Ważną kwestią, którą poruszyła, jest fakt, że żyjący tu ludzie mają rodziny po obu stronach granicy. Polacy mają rodziny na Białorusi, a Białorusini tu, po naszej stronie. Ci ludzie nie mogą się teraz ze sobą spotykać. Pani burmistrz uważa, że należy pomagać potrzebującym, ale po udzieleniu pomocy należy zawiadomić Straż Graniczną o nielegalnie przekraczających granicę przybyszach. Pani burmistrz nie słyszała, by w Sokółce czy okolicznych lasach byli jacyś uchodźcy. Ale jak sama twierdzi, wie, że mieszkańcy robią jakieś zbiórki odzieży. Dla kogo w takim razie?

Niełatwo być człowiekiem w tych czasach

Zapytany o to, czy ludzie z Sokółki pomagają ukrywającym się w lasach uchodźcom, jeden z jej mieszkańców powiedział mi: „jak tu ktoś z miejscowych chodzi do lasu do tych ludzi, a sąsiedzi się dowiedzą, to lepiej by się stąd wyprowadził”. Wielu ludzi nie akceptuje jakichkolwiek kontaktów z przybyszami. Są tacy, co mówią o nich, że to „gwałciciele i mordercy”.
Czuć strach przed obcymi, ale to nie jedyne i zbyt proste wytłumaczenie. Gdy jedną z nocy spędziłem poza Sokółką w przydrożnym zajeździe w Czarnem, zapytana o uchodźców właścicielka powiedziała, że ona sama też żadnych nie widziała.
– Raz tylko przyszedł jakiś mężczyzna
– Imigrant? – zapytałem.
– Nie, Polak, i oznajmił mi, że znalazł w lesie dwoje dzieci. Spytał, czy mogłabym im wyprać ubrania? Następnie z oburzeniem w oczach stwierdziła: – Co on sobie myślał? Że ja będę prała rzeczy jakiś brudasów?!

Otwartym pozostaje pytanie, czy ta niechęć do uchodźców wynika ze strachu, czy też może niechęć i uprzedzenia są powodem strachu? Pytałem różnych ludzi, czy słyszeli, by uchodźcy dopuszczali się jakiś przestępstw. Nikt o tym nie słyszał. Nawet takie plotki po okolicy nie krążą.

Podczas jednego z pogrzebów dowiedziałem się od jednej dziennikarki, że ci od Owsiaka, w Michałowie, chodzą do lasu i pomoc wieszają w torbach na drzewach. Twierdzą, że miejscowi czasem te torby okradają. Tak sądzą, bo z torby znikają np. słodycze, a zostaje butelka z wodą, której oni nie potrzebują, czy jakieś ciuchy lub koce termiczne.

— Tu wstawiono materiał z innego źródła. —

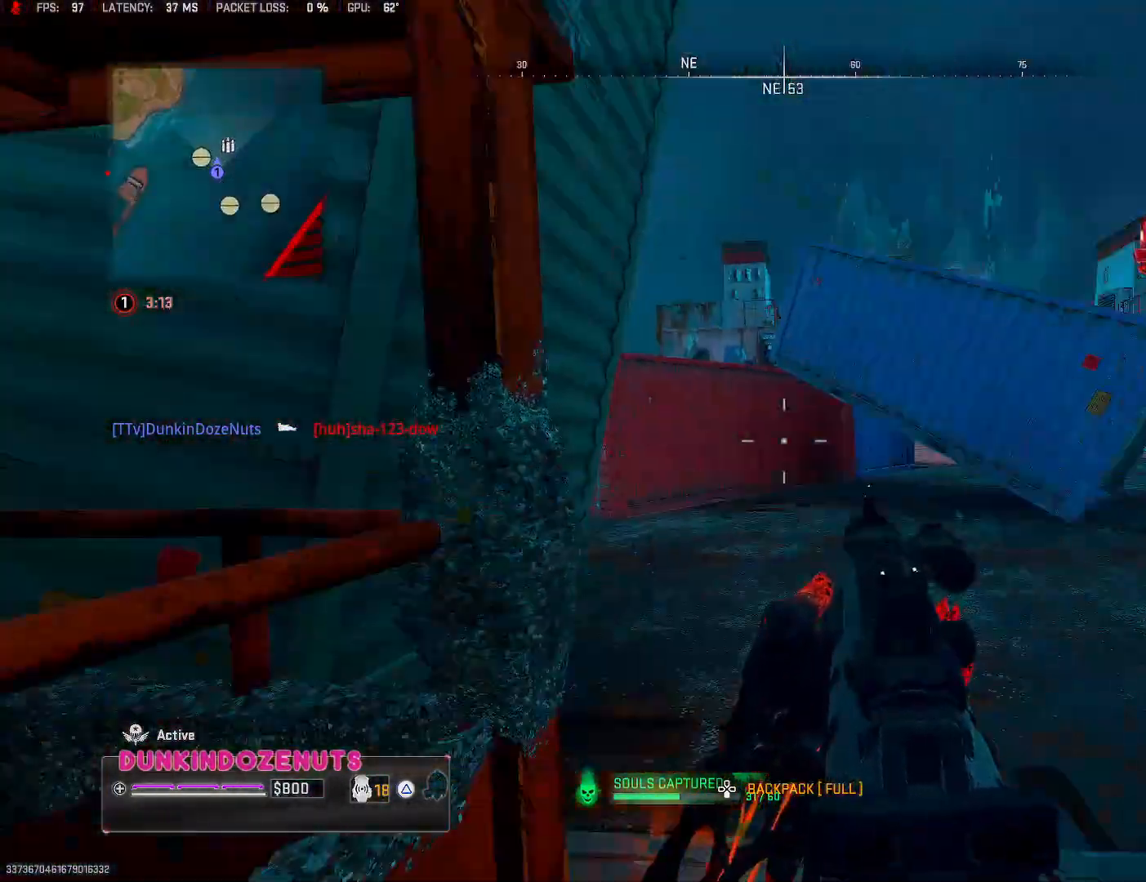
{"buttons": [], "left_stick": "down", "right_stick": "down-right", "events": [[50, "right_stick", "center"], [183, "right_stick", "right"], [283, "left_stick", "down"], [283, "right_stick", "down-right"]]}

Uczciwie jednak trzeba przyznać, że są i miejscowi, którzy w pomoc ludziom w lesie się angażują i nie boją się do tego przyznać. Nie chwalą się tym sami, po prostu udaje mi się do takich ludzi też dotrzeć. Mówił mi o tym przewodniczący wyznaniowej gminy muzułmańskiej w Bohonikach, Maciej Szczęsnowicz. On sam jeździ nad granicę i zawozi ludziom niezbędne im rzeczy. – Nie mogę podawać szczegółów. Pan sobie stąd zaraz pojedzie, a ja tu zostaję i żyję. Gotuje też zupy i wozi je na samą granicę, ale już dla funkcjonariuszy Straży Granicznej. Panu Bogu świeczkę i diabłu ogarek?
Taką osobą jest też pani Małgorzata Domin, która na terenie Sokółki zajmuje się w swoim stowarzyszeniu „Arka Sokółka” pomocą dla ubogich i potrzebujących. Sama była taką osobą potrzebującą, gdy spłonął jej dom. Założyła na Facebooku grupę, ludzi się skrzyknęli i jej pomogli. Dziś grupa ma 5,5 tysiąca członków. Pomoc, jaką otrzymała od innych, przerosła jej potrzeby. Postanowiła to kontynuować, założyła stowarzyszenie i dzieli się z innymi tym, co otrzymała od innych ludzi. Organizuje zbiórki i zanosi pomoc dalej, innym potrzebującym, których w Sokółce nie brakuje.
– Ludzie pomagają, ale i boją się. Do jej znajomej, mieszkającej blisko Kuźnicy, czasem kilka różnych grup ludzi puka w okna jednej nocy i prosi o jakąś pomoc. Bywają tacy, co są przerzucani przez granicę i wracają ponownie. Niektórzy i po pięć razy. U 80% mieszkańców Sokółki, jak twierdzi pani Domin, pomaganie migrantom nie znajduje żadnego zrozumienia. Bywa, że anonimowo dzwonią, grożą jej i chcieliby, by swojej działalności zaprzestała. – Jak możesz im pomagać? Przecież to mordercy i gwałciciele! Zobaczysz, jak przyjdą ci dziecko zgwałcić!
Inaczej niewątpliwie do kwestii pomocy tym ludziom podchodzą przyjezdni wolontariusze. Ci przyjechali na te tereny przecież dokładnie w tym celu, by pomagać.
W Sokółce jest wiele takich grup. Trafiłem na ludzi z Fundacji „Ocalenie”. Jest ich kilka osób. Za dnia organizują zbiórki potrzebnych rzeczy, segregują je, pakują w torby. Nocą pomoc zanoszą do lasu. Spotykam ich pod garażem pełnym rożnych towarów. Właśnie wyładowują kolejną dostawę ubrań, koców, butów, środków czystości czy odżywek dla dzieci. Pani, z którą rozmawiam, prosi, by nie filmować garażu z zewnątrz, by ktoś nie rozpoznał, gdzie jesteśmy. Nie wiem, czy boi się miejscowych czy służb mundurowych? Kobieta, z którą rozmawiam, dobrze wyraża się o policji, która – znając już ich i wiedząc co wiozą i gdzie – zwykle tylko kiwa głową i każe jechać dalej. Ale z WOT-em już nie jest tak miło. To już całkiem inny poziom trzymania kultury, jak twierdzi aktywistka.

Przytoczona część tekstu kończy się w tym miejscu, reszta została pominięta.